**FRAGMENT DO ANALIZY:**
________________________________________
Phelps przegrywa

Paweł Korzeniowski w finale. As polskiej ekipy walczy dziś o medal na 200 m motylkiem

Aktualizacja: 30.07.2009 02:34 Publikacja: 29.07.2009 03:04

Korzeniowski to jedyna medalowa szansa polskiej ekipy

Korzeniowski to jedyna medalowa szansa polskiej ekipy

Foto: Fotorzepa

Korzeniowski awansował do finału z trzecim wynikiem – 1.53, 75, który jest nowym rekordem Polski. Szybciej popłynęli tylko Japończyk Takeshi Matsuda i Michael Phelps.

Zanim my przeżywaliśmy swoje emocje, był jednak pojedynek Phelpsa z Niemcem Paulem Biedermannem na 200 m stylem dowolnym. O tym, że niemiecki kraulista może zapłacić wysoką cenę za poniedziałkowy występ w półfinale, gdzie pobił rekord mistrzostw świata należący do Phelpsa, mówiła „Rz” Otylia Jędrzejczak.
________________________________________
**CO NALEŻY ZROBIĆ:** Kontynuuj powyższy artykuł o występach Korzeniowskiego i Phelpsa na mistrzostwach świata, zaczynając od zdania następującego po ostatnim zdaniu fragmentu.

**DANE WEJŚCIOWE:**
________________________________________
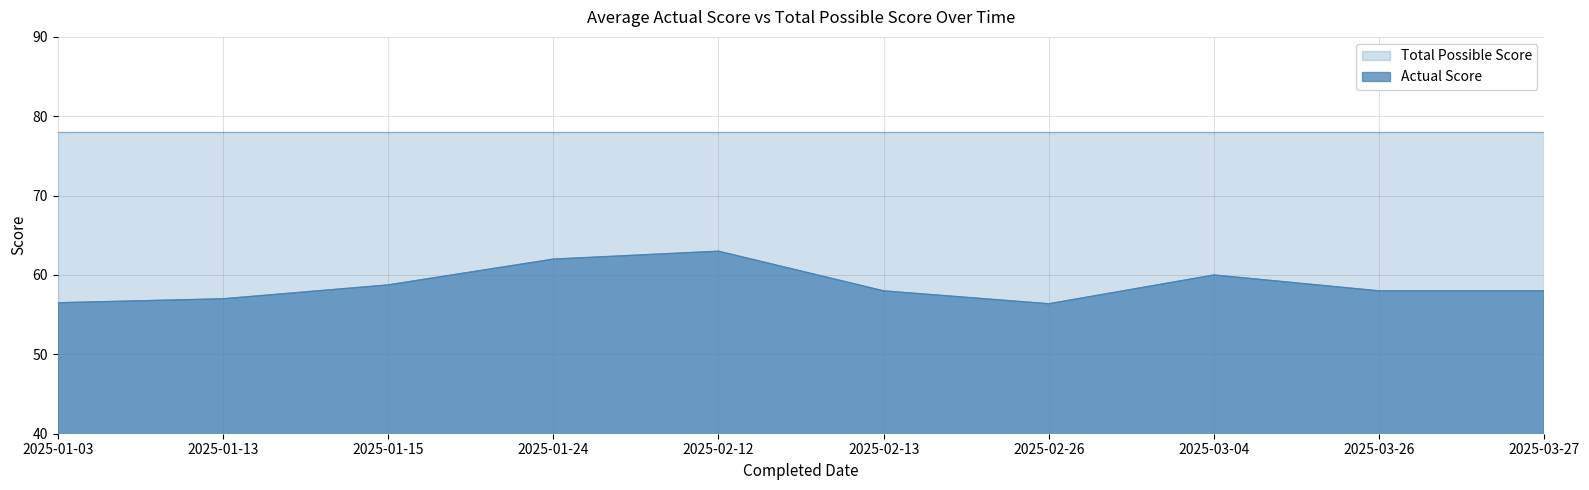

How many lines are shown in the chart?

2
________________________________________
**WYNIK ZADANIA:**
Jej zdaniem Biedermann przesadził, popłynął za szybko i niepotrzebnie stracił dużo energii. On sam twierdził jednak, że wie, co robi, i na co naprawdę go stać pokaże dopiero w finale. Racja była po jego stronie.

W walce o złoto liczyli się tylko oni dwaj, a po ostatnim nawrocie jedynie Biedermann, który prowadził od startu do mety, cały czas płynąc w tempie lepszym od rekordu świata należącego do Phelpsa. O tym, że Amerykanin nie lubi przegrywać, wiadomo od dawna. Tym razem nawet nie pogratulował zwycięzcy i szybko wyszedł z basenu.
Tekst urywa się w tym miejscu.